Copy down the lines below word for word, and leave out the pictures.

RECORDS TO USE:
********
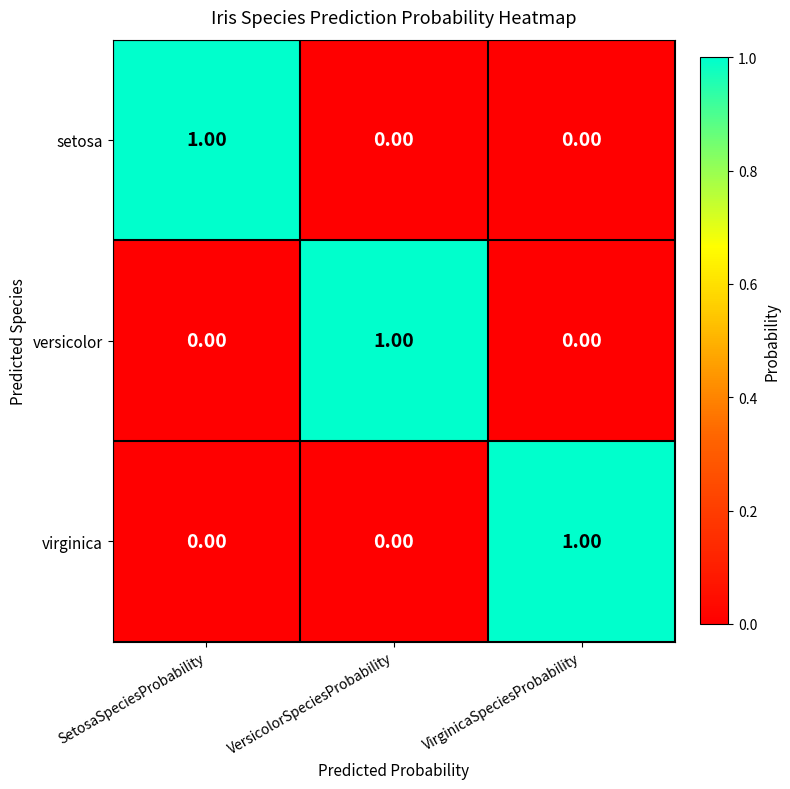

At how many categories does at least one series exceed 0?

3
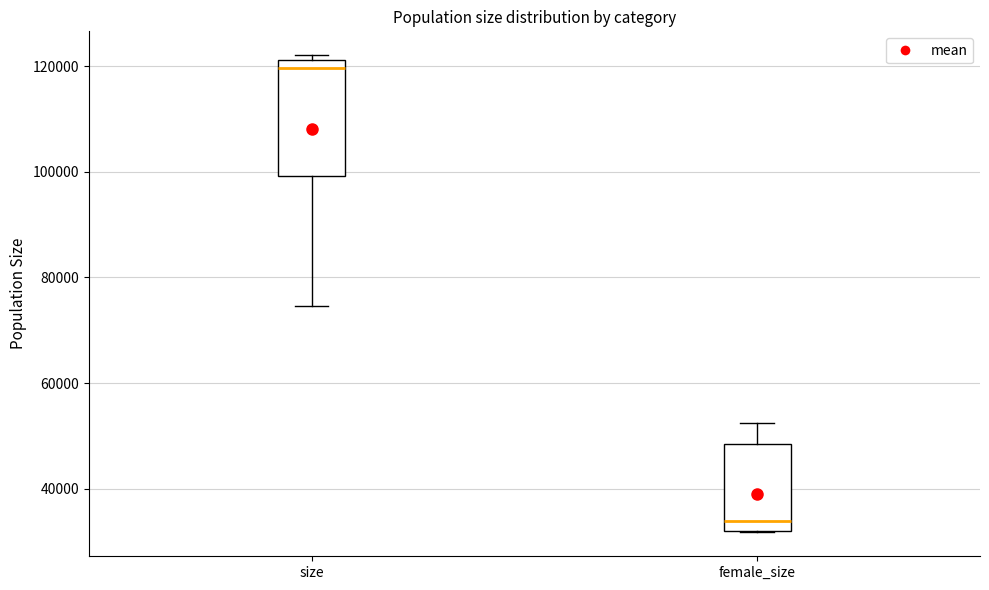

Reading left to right, read every box against the y-axis: the position of its median line, the range the box covers, and the ends of its whiskers. The values are not printed on the chart, so give them approximately, as read against the axis.

size: median 120000, box 100000 to 122000, whiskers 74000 to 122000 (just above the box's upper edge)
female_size: median 34000, box 32000 to 48000, whiskers 32000 to 52000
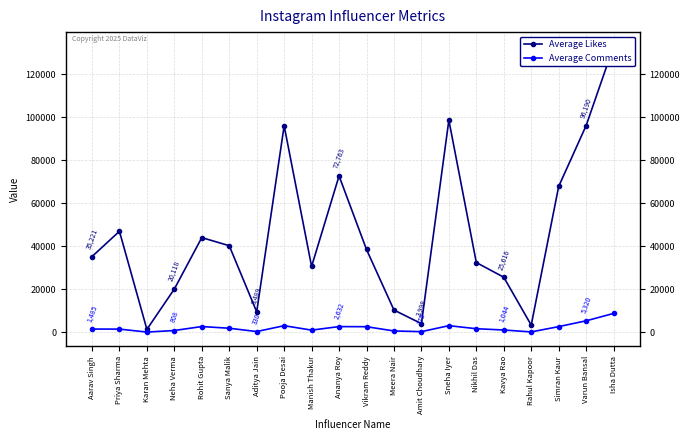

What is the difference between the maximum and minimum values in the Average Comments series?

8666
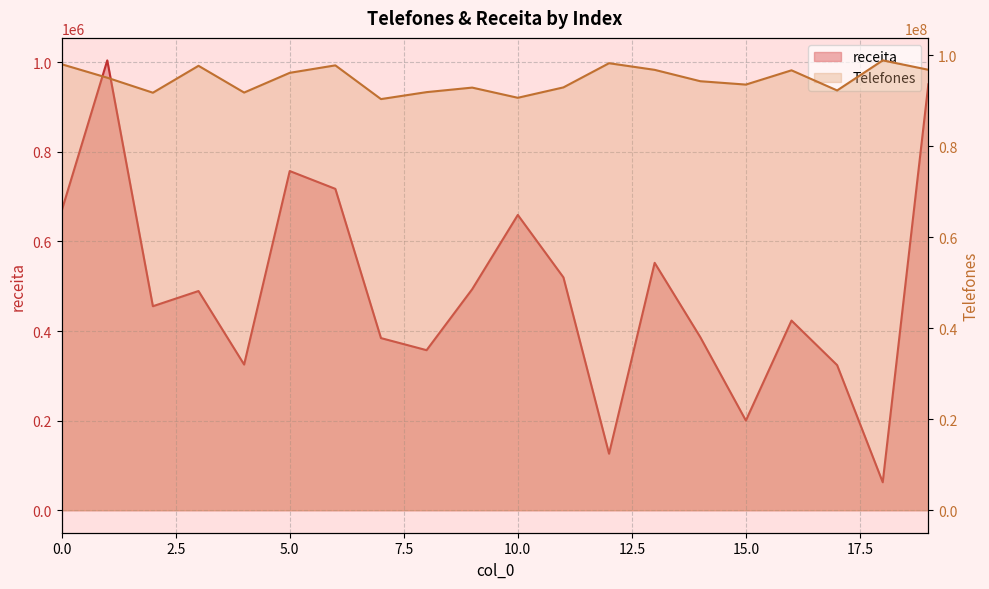

What is the value of the Telefones point at the 10th from the left?

92905786.0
********
REPLY TO THE EXERCISE:
At how many categories does at least one series exceed 0?

3

Reading left to right, read every box against the y-axis: the position of its median line, the range the box covers, and the ends of its whiskers. The values are not printed on the chart, so give them approximately, as read against the axis.

size: median 120000, box 100000 to 122000, whiskers 74000 to 122000 (just above the box's upper edge)
female_size: median 34000, box 32000 to 48000, whiskers 32000 to 52000

What is the difference between the maximum and minimum values in the Average Comments series?

8666

What is the value of the Telefones point at the 10th from the left?

92905786.0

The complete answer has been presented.